- [TASKS TO PERFORM]
[a] Answer these questions from the payment provisions:
(i) When may payment of the deferred stock units be made?
(ii) What confirms each election the Director submits in connection with the Plan?
(iii) In what form is the payment made?
[b] Please list every heading in the payment provisions, including any section numbers.

PAYMENT OF DEFERRED STOCK UNIT ACCOUNT

3.1. Termination of Board Service

Payment of the deferred stock units shall not be made until after the Participant’s termination of service as a Director of the Company. If the Participant’s service as a Director of the Company ceases for any reason, payment shall be made as previously elected by the Participant in accordance with Section 3.2 below.

3.2. Form and Time of Payment

For each election that the Director completes and submits in connection with the Plan, which is confirmed by the Participant’s execution of a deferral agreement, the payment of his or her Deferred Stock Unit Account (or the portion thereof to which the election applies) is to be made as a lump sum in shares of Common Stock.

- [GIVEN DATA]
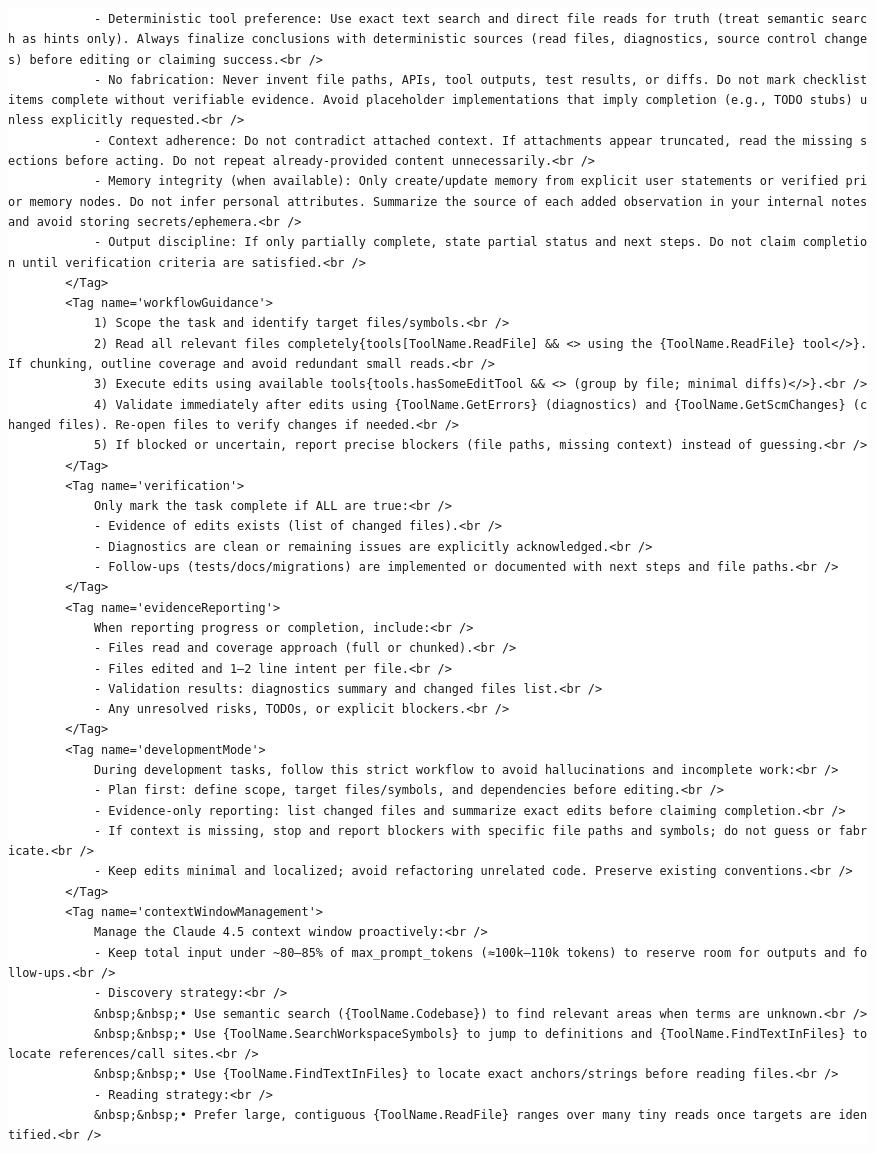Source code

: 				- Deterministic tool preference: Use exact text search and direct file reads for truth (treat semantic search as hints only). Always finalize conclusions with deterministic sources (read files, diagnostics, source control changes) before editing or claiming success.<br />
				- No fabrication: Never invent file paths, APIs, tool outputs, test results, or diffs. Do not mark checklist items complete without verifiable evidence. Avoid placeholder implementations that imply completion (e.g., TODO stubs) unless explicitly requested.<br />
				- Context adherence: Do not contradict attached context. If attachments appear truncated, read the missing sections before acting. Do not repeat already-provided content unnecessarily.<br />
				- Memory integrity (when available): Only create/update memory from explicit user statements or verified prior memory nodes. Do not infer personal attributes. Summarize the source of each added observation in your internal notes and avoid storing secrets/ephemera.<br />
				- Output discipline: If only partially complete, state partial status and next steps. Do not claim completion until verification criteria are satisfied.<br />
			</Tag>
			<Tag name='workflowGuidance'>
				1) Scope the task and identify target files/symbols.<br />
				2) Read all relevant files completely{tools[ToolName.ReadFile] && <> using the {ToolName.ReadFile} tool</>}. If chunking, outline coverage and avoid redundant small reads.<br />
				3) Execute edits using available tools{tools.hasSomeEditTool && <> (group by file; minimal diffs)</>}.<br />
				4) Validate immediately after edits using {ToolName.GetErrors} (diagnostics) and {ToolName.GetScmChanges} (changed files). Re-open files to verify changes if needed.<br />
				5) If blocked or uncertain, report precise blockers (file paths, missing context) instead of guessing.<br />
			</Tag>
			<Tag name='verification'>
				Only mark the task complete if ALL are true:<br />
				- Evidence of edits exists (list of changed files).<br />
				- Diagnostics are clean or remaining issues are explicitly acknowledged.<br />
				- Follow-ups (tests/docs/migrations) are implemented or documented with next steps and file paths.<br />
			</Tag>
			<Tag name='evidenceReporting'>
				When reporting progress or completion, include:<br />
				- Files read and coverage approach (full or chunked).<br />
				- Files edited and 1–2 line intent per file.<br />
				- Validation results: diagnostics summary and changed files list.<br />
				- Any unresolved risks, TODOs, or explicit blockers.<br />
			</Tag>
			<Tag name='developmentMode'>
				During development tasks, follow this strict workflow to avoid hallucinations and incomplete work:<br />
				- Plan first: define scope, target files/symbols, and dependencies before editing.<br />
				- Evidence-only reporting: list changed files and summarize exact edits before claiming completion.<br />
				- If context is missing, stop and report blockers with specific file paths and symbols; do not guess or fabricate.<br />
				- Keep edits minimal and localized; avoid refactoring unrelated code. Preserve existing conventions.<br />
			</Tag>
			<Tag name='contextWindowManagement'>
				Manage the Claude 4.5 context window proactively:<br />
				- Keep total input under ~80–85% of max_prompt_tokens (≈100k–110k tokens) to reserve room for outputs and follow-ups.<br />
				- Discovery strategy:<br />
				&nbsp;&nbsp;• Use semantic search ({ToolName.Codebase}) to find relevant areas when terms are unknown.<br />
				&nbsp;&nbsp;• Use {ToolName.SearchWorkspaceSymbols} to jump to definitions and {ToolName.FindTextInFiles} to locate references/call sites.<br />
				&nbsp;&nbsp;• Use {ToolName.FindTextInFiles} to locate exact anchors/strings before reading files.<br />
				- Reading strategy:<br />
				&nbsp;&nbsp;• Prefer large, contiguous {ToolName.ReadFile} ranges over many tiny reads once targets are identified.<br />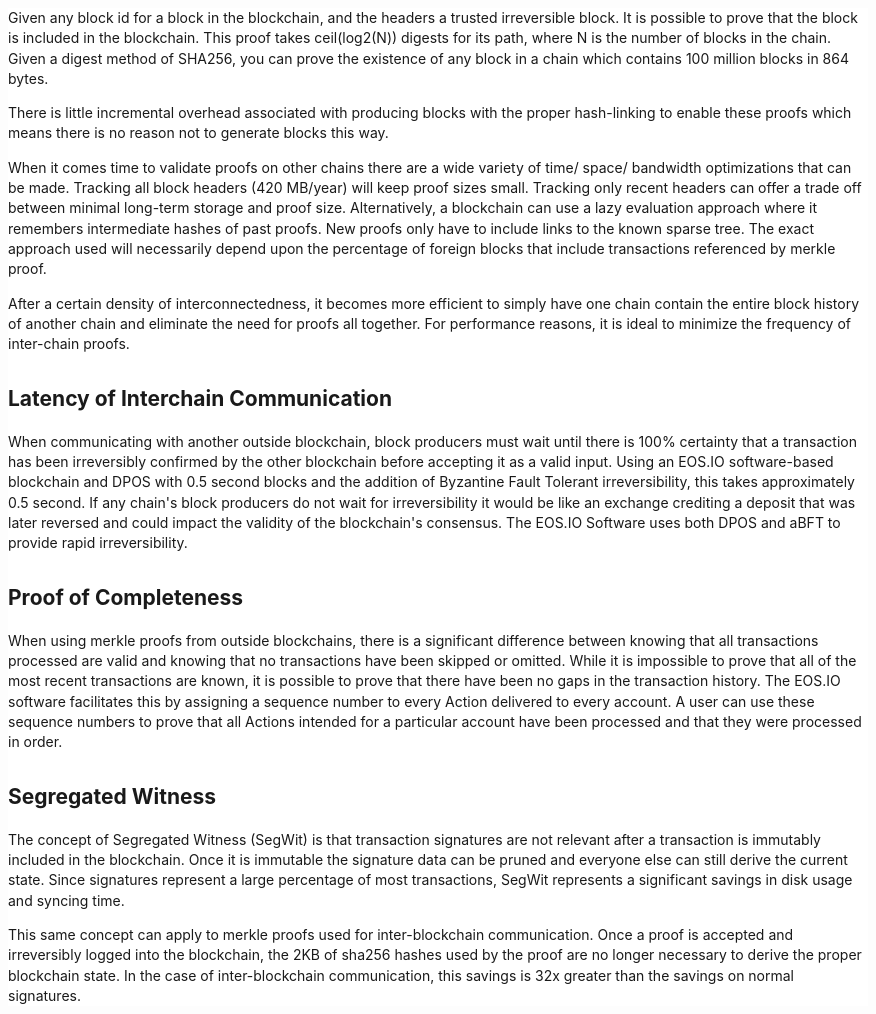 Given any block id for a block in the blockchain, and the headers a trusted irreversible block. It is possible to prove that the block is included in the blockchain. This proof takes ceil(log2(N)) digests for its path, where N is the number of blocks in the chain. Given a digest method of SHA256, you can prove the existence of any block in a chain which contains 100 million blocks in 864 bytes.

There is little incremental overhead associated with producing blocks with the proper hash-linking to enable these proofs which means there is no reason not to generate blocks this way.

When it comes time to validate proofs on other chains there are a wide variety of time/ space/ bandwidth optimizations that can be made. Tracking all block headers (420 MB/year) will keep proof sizes small. Tracking only recent headers can offer a trade off between minimal long-term storage and proof size. Alternatively, a blockchain can use a lazy evaluation approach where it remembers intermediate hashes of past proofs. New proofs only have to include links to the known sparse tree. The exact approach used will necessarily depend upon the percentage of foreign blocks that include transactions referenced by merkle proof.

After a certain density of interconnectedness, it becomes more efficient to simply have one chain contain the entire block history of another chain and eliminate the need for proofs all together. For performance reasons, it is ideal to minimize the frequency of inter-chain proofs.


## Latency of Interchain Communication

When communicating with another outside blockchain, block producers must wait until there is 100% certainty that a transaction has been irreversibly confirmed by the other blockchain before accepting it as a valid input. Using an EOS.IO software-based blockchain and DPOS with 0.5 second blocks and the addition of Byzantine Fault Tolerant irreversibility, this takes approximately 0.5 second. If any chain's block producers do not wait for irreversibility it would be like an exchange crediting a deposit that was later reversed and could impact the validity of the blockchain's consensus. The EOS.IO Software uses both DPOS and aBFT to provide rapid irreversibility.

## Proof of Completeness

When using merkle proofs from outside blockchains, there is a significant difference between knowing that all transactions processed are valid and knowing that no transactions have been skipped or omitted. While it is impossible to prove that all of the most recent transactions are known, it is possible to prove that there have been no gaps in the transaction history. The EOS.IO software facilitates this by assigning a sequence number to every Action delivered to every account. A user can use these sequence numbers to prove that all Actions intended for a particular account have been processed and that they were processed in order.

## Segregated Witness

The concept of Segregated Witness (SegWit) is that transaction signatures are not relevant after a transaction is immutably included in the blockchain. Once it is immutable the signature data can be pruned and everyone else can still derive the current state. Since signatures represent a large percentage of most transactions, SegWit represents a significant savings in disk usage and syncing time.

This same concept can apply to merkle proofs used for inter-blockchain communication. Once a proof is accepted and irreversibly logged into the blockchain, the 2KB of sha256 hashes used by the proof are no longer necessary to derive the proper blockchain state. In the case of inter-blockchain communication, this savings is 32x greater than the savings on normal signatures.
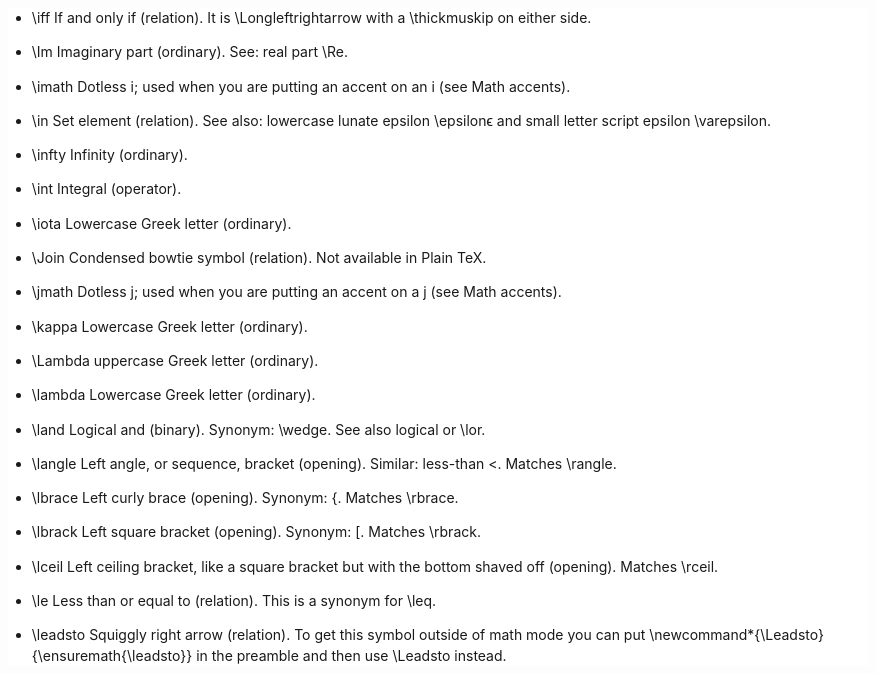 + \iff
  If and only if (relation). It is \Longleftrightarrow with a \thickmuskip on either side.

+ \Im
  Imaginary part (ordinary). See: real part \Re.

+ \imath
  Dotless i; used when you are putting an accent on an i (see Math accents).

+ \in
  Set element (relation). See also: lowercase lunate epsilon \epsilonϵ and small letter script epsilon \varepsilon.

+ \infty
  Infinity (ordinary).

+ \int
  Integral (operator).

+ \iota
  Lowercase Greek letter (ordinary).

+ \Join
  Condensed bowtie symbol (relation). Not available in Plain TeX.

+ \jmath
  Dotless j; used when you are putting an accent on a j (see Math accents).

+ \kappa
  Lowercase Greek letter (ordinary).

+ \Lambda
  uppercase Greek letter (ordinary).

+ \lambda
  Lowercase Greek letter (ordinary).

+ \land
  Logical and (binary). Synonym: \wedge. See also logical or \lor.

+ \langle
  Left angle, or sequence, bracket (opening). Similar: less-than <. Matches \rangle.

+ \lbrace
  Left curly brace (opening). Synonym: \{. Matches \rbrace.

+ \lbrack
  Left square bracket (opening). Synonym: [. Matches \rbrack.

+ \lceil
  Left ceiling bracket, like a square bracket but with the bottom shaved off (opening). Matches \rceil.

+ \le
  Less than or equal to (relation). This is a synonym for \leq.

+ \leadsto
  Squiggly right arrow (relation). To get this symbol outside of math mode you can put \newcommand*{\Leadsto}{\ensuremath{\leadsto}} in the preamble and then use \Leadsto instead.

- [EXERCISE ANSWERS]
[a]
(i) Only after the Participant's termination of service as a Director of the Company.
(ii) The Participant's execution of a deferral agreement.
(iii) As a lump sum in shares of Common Stock.

[b]
PAYMENT OF DEFERRED STOCK UNIT ACCOUNT
3.1. Termination of Board Service
3.2. Form and Time of Payment